Work order: Rewrite the passage about the dictionary deletions, starting with "The same year" and going on through "player, and voice-mail.", and put "purge" in place of "culling".

Text segment:
The same year I first saw the Peat Glossary, a new edition of the Oxford Junior Dictionary was published. A sharp-eyed reader noticed that there had been a culling of words concerning nature. Under pressure, Oxford University Press revealed a list of the entries it no longer felt to be relevant to a modern-day childhood. The deletions included acorn, adder, ash, beech, bluebell, buttercup, catkin, conker, cowslip, cygnet, dandelion, fern, hazel, heather, heron, ivy, kingfisher, lark, mistletoe, nectar, newt, otter, pasture, and willow. The words introduced to the new edition included attachment, block-graph, blog, broadband, bullet-point, celebrity, chatroom, committee, cut-and-paste, MP3 player, and voice-mail.

Data records:
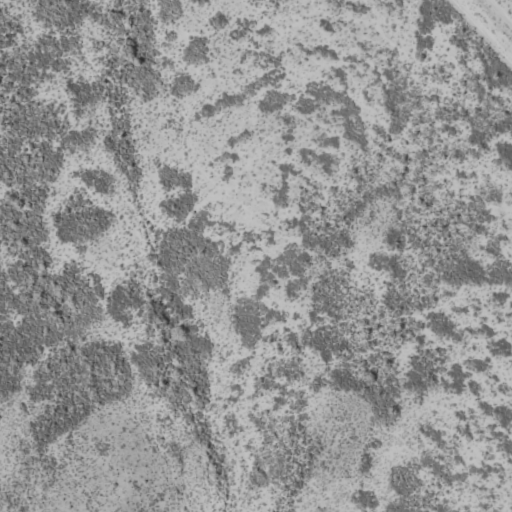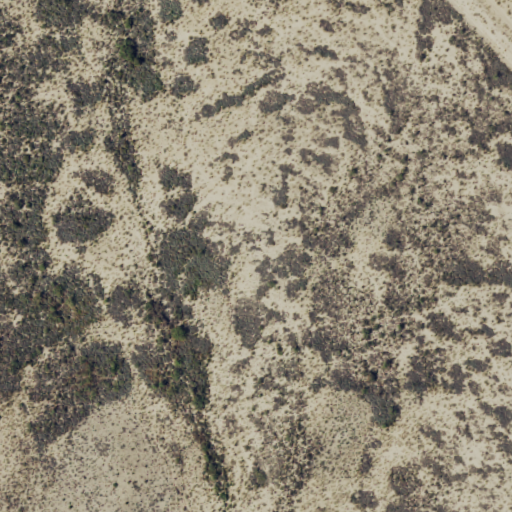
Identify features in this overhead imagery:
road: (490, 24)
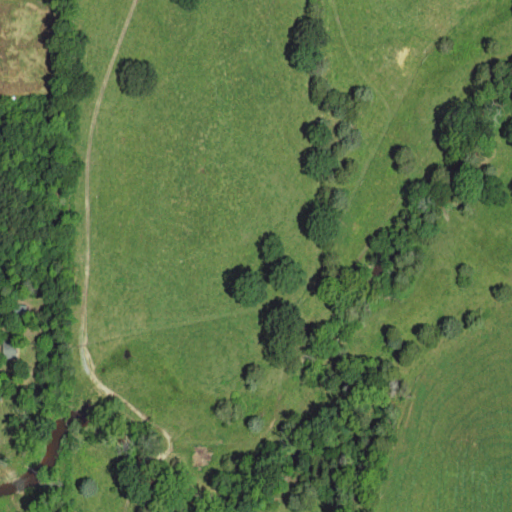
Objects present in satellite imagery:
building: (6, 350)
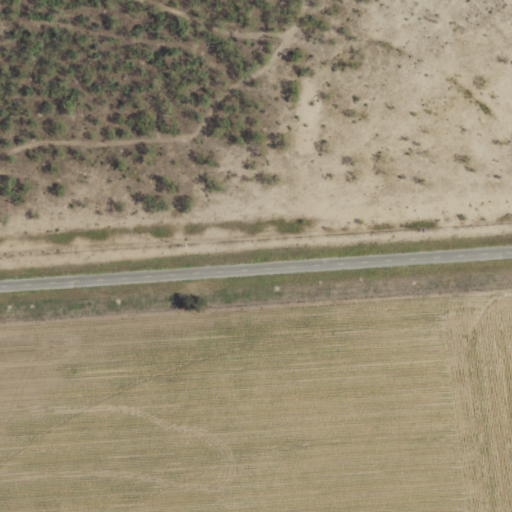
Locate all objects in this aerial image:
railway: (256, 247)
road: (256, 275)
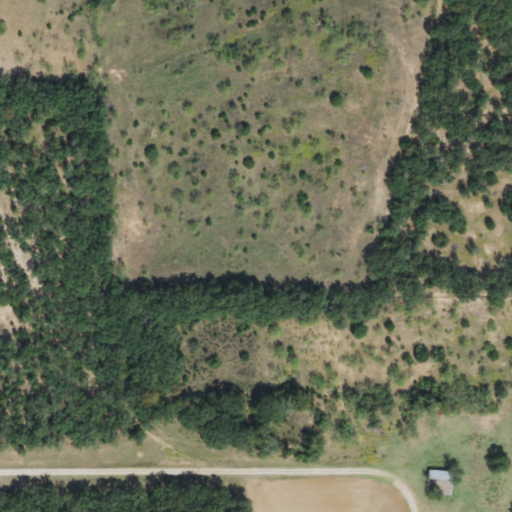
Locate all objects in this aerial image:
road: (182, 474)
building: (436, 480)
building: (436, 480)
road: (398, 482)
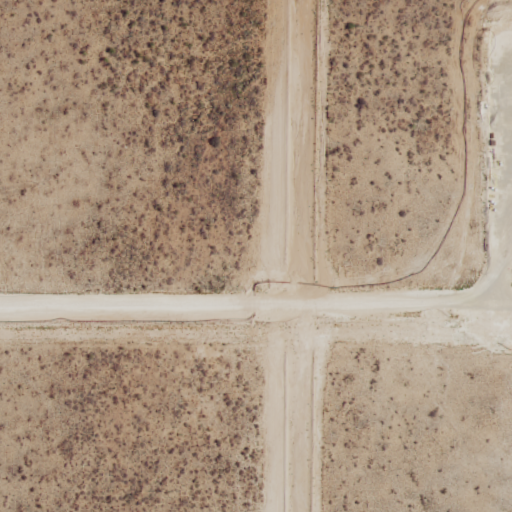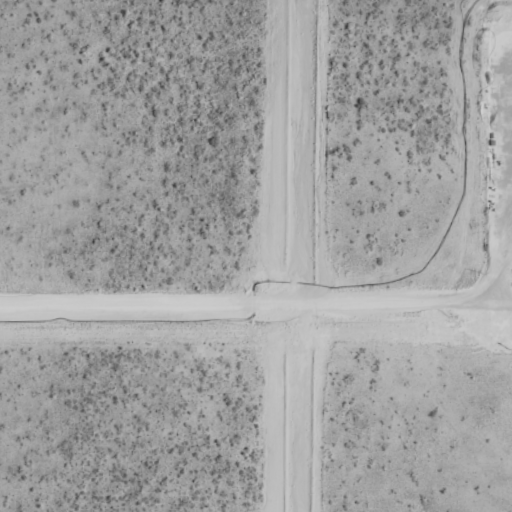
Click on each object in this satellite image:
road: (256, 296)
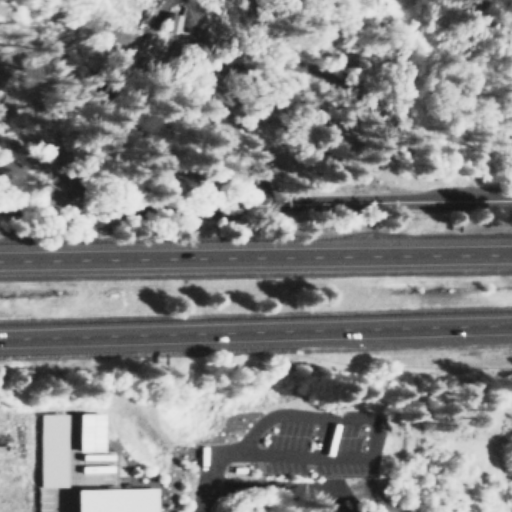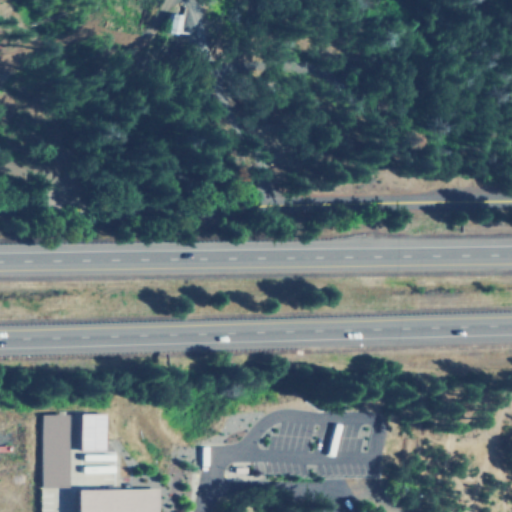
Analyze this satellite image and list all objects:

Answer:
The same year I first saw the Peat Glossary, a new edition of the Oxford Junior Dictionary was published. A sharp-eyed reader noticed that there had been a purge of words concerning nature. Under pressure, Oxford University Press revealed a list of the entries it no longer felt to be relevant to a modern-day childhood. The deletions included acorn, adder, ash, beech, bluebell, buttercup, catkin, conker, cowslip, cygnet, dandelion, fern, hazel, heather, heron, ivy, kingfisher, lark, mistletoe, nectar, newt, otter, pasture, and willow. The words introduced to the new edition included attachment, block-graph, blog, broadband, bullet-point, celebrity, chatroom, committee, cut-and-paste, MP3 player, and voice-mail.